Charlottesville Mayor Michael Signer, thrust into the national spotlight by white supremacists massing in his town and even killing a person there, has been crystal clear that “I place the blame for a lot of what you're seeing in American today right at the doorstep of the White House and the people around the president,” pointing to a campaign that involved “intentional courting of white nationalists.” Now, Signer says he is “kind of finished talking about the president” because of exactly that. He thinks “a lot of this speaks for itself. We saw the campaign they ran, we saw the folks they surround themselves with.”
It’s not that the mayor doesn’t think Trump and his inner circle bear responsibility, it’s that he sees that the country needs solutions this president isn’t interested in being a part of:
“The president, you know, I’d feel fine if I don't talk about him very much. He's been on the sidelines for so much in this country, for [what] working people need and for what a country that really needs to progress and heal and tell the truth about a lot of chapters in our history has been about,” Signer said Monday morning on MSNBC’s “Morning Joe.” “I think the nation is speaking with one voice on that.” [...]

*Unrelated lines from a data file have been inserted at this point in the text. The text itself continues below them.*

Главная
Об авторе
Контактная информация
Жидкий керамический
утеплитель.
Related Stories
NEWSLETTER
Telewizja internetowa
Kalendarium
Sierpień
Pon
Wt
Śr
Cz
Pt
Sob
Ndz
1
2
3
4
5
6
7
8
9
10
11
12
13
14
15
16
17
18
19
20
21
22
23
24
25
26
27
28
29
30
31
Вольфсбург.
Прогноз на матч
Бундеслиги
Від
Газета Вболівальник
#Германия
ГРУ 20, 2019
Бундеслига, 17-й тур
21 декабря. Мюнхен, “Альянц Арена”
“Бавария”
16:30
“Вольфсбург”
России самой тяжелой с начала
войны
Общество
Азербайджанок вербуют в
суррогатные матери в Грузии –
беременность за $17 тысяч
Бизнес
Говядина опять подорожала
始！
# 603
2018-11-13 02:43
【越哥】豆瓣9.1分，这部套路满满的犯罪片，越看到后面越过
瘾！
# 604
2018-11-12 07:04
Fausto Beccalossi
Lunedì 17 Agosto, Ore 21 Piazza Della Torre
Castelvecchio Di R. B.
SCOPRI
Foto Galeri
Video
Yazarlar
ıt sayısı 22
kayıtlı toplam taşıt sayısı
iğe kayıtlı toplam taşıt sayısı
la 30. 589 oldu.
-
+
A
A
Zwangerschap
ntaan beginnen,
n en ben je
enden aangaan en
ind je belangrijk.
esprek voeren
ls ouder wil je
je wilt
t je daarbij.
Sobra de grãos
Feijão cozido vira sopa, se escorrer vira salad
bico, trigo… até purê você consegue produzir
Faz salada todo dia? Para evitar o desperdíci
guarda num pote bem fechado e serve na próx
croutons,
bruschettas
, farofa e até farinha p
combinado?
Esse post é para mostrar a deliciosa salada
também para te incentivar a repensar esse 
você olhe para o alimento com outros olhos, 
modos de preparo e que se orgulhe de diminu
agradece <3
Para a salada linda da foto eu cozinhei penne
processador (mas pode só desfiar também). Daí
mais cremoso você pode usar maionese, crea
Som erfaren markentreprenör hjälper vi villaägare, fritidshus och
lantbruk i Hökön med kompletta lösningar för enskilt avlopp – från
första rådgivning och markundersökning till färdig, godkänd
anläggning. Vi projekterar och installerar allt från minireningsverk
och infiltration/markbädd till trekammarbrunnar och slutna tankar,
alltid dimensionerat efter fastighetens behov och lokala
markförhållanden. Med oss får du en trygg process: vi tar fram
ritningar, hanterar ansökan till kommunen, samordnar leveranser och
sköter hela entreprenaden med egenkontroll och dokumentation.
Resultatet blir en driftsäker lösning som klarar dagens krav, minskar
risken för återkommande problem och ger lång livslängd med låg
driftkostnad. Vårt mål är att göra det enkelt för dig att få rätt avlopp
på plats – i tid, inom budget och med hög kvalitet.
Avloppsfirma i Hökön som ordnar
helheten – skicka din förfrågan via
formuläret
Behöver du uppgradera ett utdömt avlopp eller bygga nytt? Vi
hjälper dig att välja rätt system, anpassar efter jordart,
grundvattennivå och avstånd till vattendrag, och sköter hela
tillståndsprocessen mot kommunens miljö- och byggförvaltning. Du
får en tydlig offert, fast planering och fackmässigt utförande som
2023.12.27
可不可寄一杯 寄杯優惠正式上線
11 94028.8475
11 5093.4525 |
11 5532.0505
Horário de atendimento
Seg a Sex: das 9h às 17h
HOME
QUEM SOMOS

“I think that Charlottesville is going to be synonymous with the nation at long last turning the page on this horrific chapter in American politics where bigots and, you know, the fringe of the fringe were invited into the mainstream, out from the shadows where they belonged,” he added. “That, I think, just came to an end.”
Here’s hoping Signer’s right, but this seems like an overly optimistic take. With a president giving quiet racists implicit encouragement to become loud racists, the fringe is getting plenty of encouragement. At a minimum, people horrified by seeing Nazis on the march in the United States need to be as motivated to stop the spread of white supremacist thinking as white supremacists are in spreading it.